▶ **WORK ORDER**: For this exercise, copy each line of the records that contains the word "Functional".

▶ **EXCERPTED DATA**:
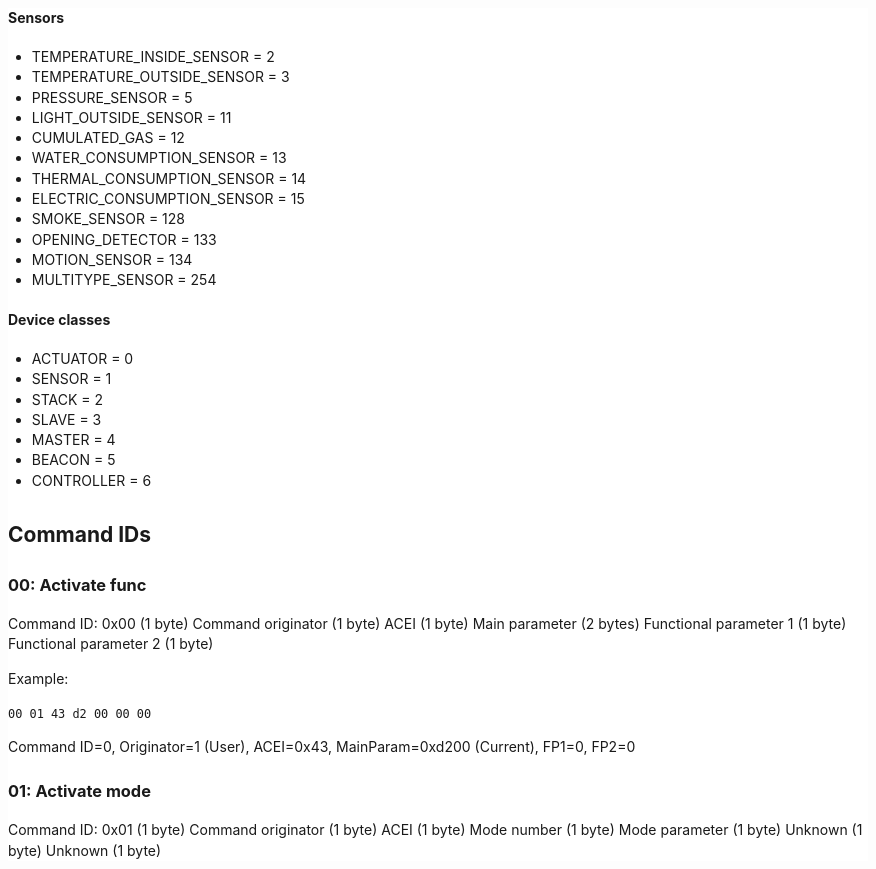 #### Sensors


* TEMPERATURE_INSIDE_SENSOR = 2
* TEMPERATURE_OUTSIDE_SENSOR = 3
* PRESSURE_SENSOR = 5
* LIGHT_OUTSIDE_SENSOR = 11
* CUMULATED_GAS = 12
* WATER_CONSUMPTION_SENSOR = 13
* THERMAL_CONSUMPTION_SENSOR = 14
* ELECTRIC_CONSUMPTION_SENSOR = 15
* SMOKE_SENSOR = 128
* OPENING_DETECTOR = 133
* MOTION_SENSOR = 134
* MULTITYPE_SENSOR = 254

#### Device classes

* ACTUATOR = 0
* SENSOR = 1
* STACK = 2
* SLAVE = 3
* MASTER = 4
* BEACON = 5
* CONTROLLER = 6

## Command IDs

### 00: Activate func

Command ID: 0x00 (1 byte)
Command originator (1 byte)
ACEI (1 byte)
Main parameter (2 bytes)
Functional parameter 1 (1 byte)
Functional parameter 2 (1 byte)

Example:
```
00 01 43 d2 00 00 00
```
Command ID=0, Originator=1 (User), ACEI=0x43, MainParam=0xd200 (Current), FP1=0, FP2=0

### 01: Activate mode

Command ID: 0x01 (1 byte)
Command originator (1 byte)
ACEI (1 byte)
Mode number (1 byte)
Mode parameter (1 byte)
Unknown (1 byte)
Unknown (1 byte)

▶ **TASK RESULT**:
Functional parameter 1 (1 byte)
Functional parameter 2 (1 byte)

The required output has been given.